Suddenly Fleet-as-an-Arrow’s dark eyes flashed into a smile. At the end of the street a bright light attracted him. He ran on, bravely following it. Of all the windows in the whole village this was the only one that was unbarred, and where the curtains were parted. As he came nearer the light, Fleet-as-an-Arrow’s heart almost stopped beating for admiration and wonder. Never in all his twelve years had the little Indian boy seen a sight like this. It was an evergreen tree such as he knew and loved in his own home forest, but it was covered with glimmering, sparkling, starry lights. There it stood, Hannah’s Christmas tree, the little tallow candles drawing Fleet-as-an-Arrow with Nathaniel’s message like a magnet.

“HE BEAT THE HEAVY OAK PANELS WITH HIS HALF-FROZEN, BROWN LITTLE HANDS”

He stopped at the door and beat the heavy oak panels with his half-frozen, brown little hands. When Mistress Wadsworth, followed closely by Hannah, opened it, frightened and dazed at the strange visit in the night, Fleet-as-an-Arrow looked at them a minute on the threshold. In the light of the little Christmas tree he could see Hannah’s pink cheeks and wide-open, blue eyes and the pale gold braids of her hair. Why, she looked like the boy that he had left in the Indian’s camp, Fleet-as-an-Arrow saw. He knew now that he had found the right place. He went inside and pulled the message, written with a bit of charcoal in scrawling letters on the square of birch bark, from beneath his blanket. Then he thrust it into Mistress Wadsworth’s hands. She read it in the glow of the fire.

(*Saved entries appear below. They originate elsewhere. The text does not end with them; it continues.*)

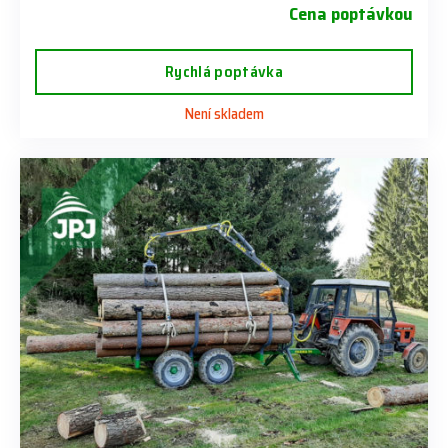
Cena poptávkou
Rychlá poptávka
Není skladem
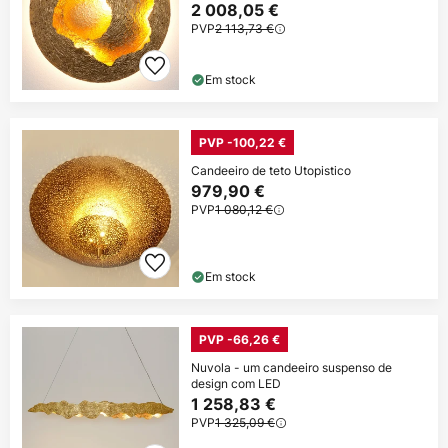
2 008,05 €
PVP
2 113,73 €
Em stock
PVP -100,22 €
Candeeiro de teto Utopistico
979,90 €
PVP
1 080,12 €
Em stock
PVP -66,26 €
Nuvola - um candeeiro suspenso de
design com LED
1 258,83 €
PVP
1 325,09 €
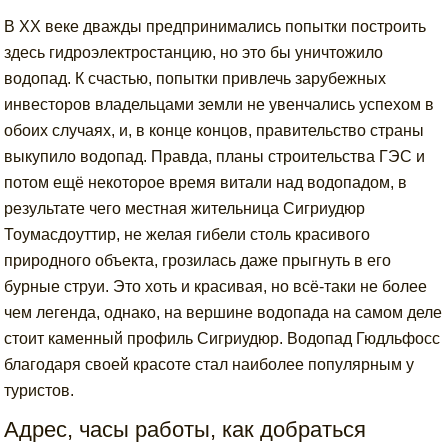
В XX веке дважды предпринимались попытки построить
здесь гидроэлектростанцию, но это бы уничтожило
водопад. К счастью, попытки привлечь зарубежных
инвесторов владельцами земли не увенчались успехом в
обоих случаях, и, в конце концов, правительство страны
выкупило водопад. Правда, планы строительства ГЭС и
потом ещё некоторое время витали над водопадом, в
результате чего местная жительница Сигриудюр
Тоумасдоуттир, не желая гибели столь красивого
природного объекта, грозилась даже прыгнуть в его
бурные струи. Это хоть и красивая, но всё-таки не более
чем легенда, однако, на вершине водопада на самом деле
стоит каменный профиль Сигриудюр. Водопад Гюдльфосс
благодаря своей красоте стал наиболее популярным у
туристов.
Адрес, часы работы, как добраться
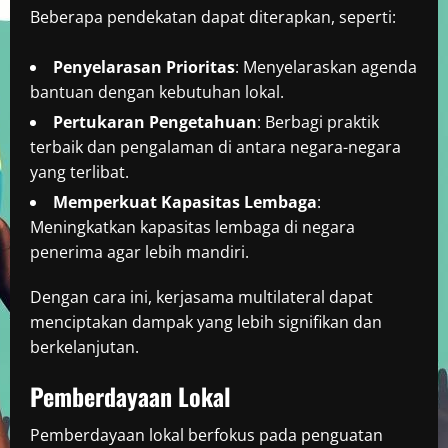
Beberapa pendekatan dapat diterapkan, seperti:
Penyelarasan Prioritas
: Menyelaraskan agenda
bantuan dengan kebutuhan lokal.
Pertukaran Pengetahuan
: Berbagi praktik
terbaik dan pengalaman di antara negara-negara
yang terlibat.
Memperkuat Kapasitas Lembaga
:
Meningkatkan kapasitas lembaga di negara
penerima agar lebih mandiri.
Dengan cara ini, kerjasama multilateral dapat
menciptakan dampak yang lebih signifikan dan
berkelanjutan.
Pemberdayaan Lokal
Pemberdayaan lokal berfokus pada penguatan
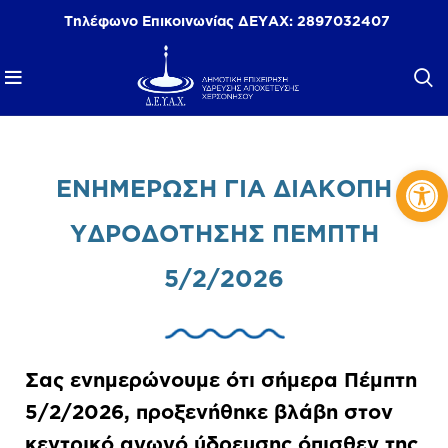
Τηλέφωνο Επικοινωνίας ΔΕΥΑΧ:
2897032407
Αν
ΕΝΗΜΕΡΩΣΗ ΓΙΑ ΔΙΑΚΟΠΗ
ΥΔΡΟΔΟΤΗΣΗΣ ΠΕΜΠΤΗ
5/2/2026
Σας ενημερώνουμε ότι σήμερα Πέμπτη
5/2/2026, προξενήθηκε βλάβη στον
κεντρικό αγωγό ύδρευσης όπισθεν της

“We are safe, but the Indians will not let us go without gifts of beads and corn. Send some men to fetch us.

Your son,
Nathaniel.”

With a glad cry, Mistress Wadsworth put her arms about the little Indian boy. Then, while she put on her bonnet and cloak and lighted the big, brass lantern, Hannah drew Fleet-as-an-Arrow up to the fire and brought him food. Running with her lantern from one sleeping house to another, Mistress Wadsworth soon roused the men of the village who organized themselves into a rescuing party.

When the first pale pink of the morning sun tinged the sky, the party, with the gifts which the Indians demanded as a ransom for their captives, was on its way. They carried Little Fleet-as-an-Arrow in front as their guide.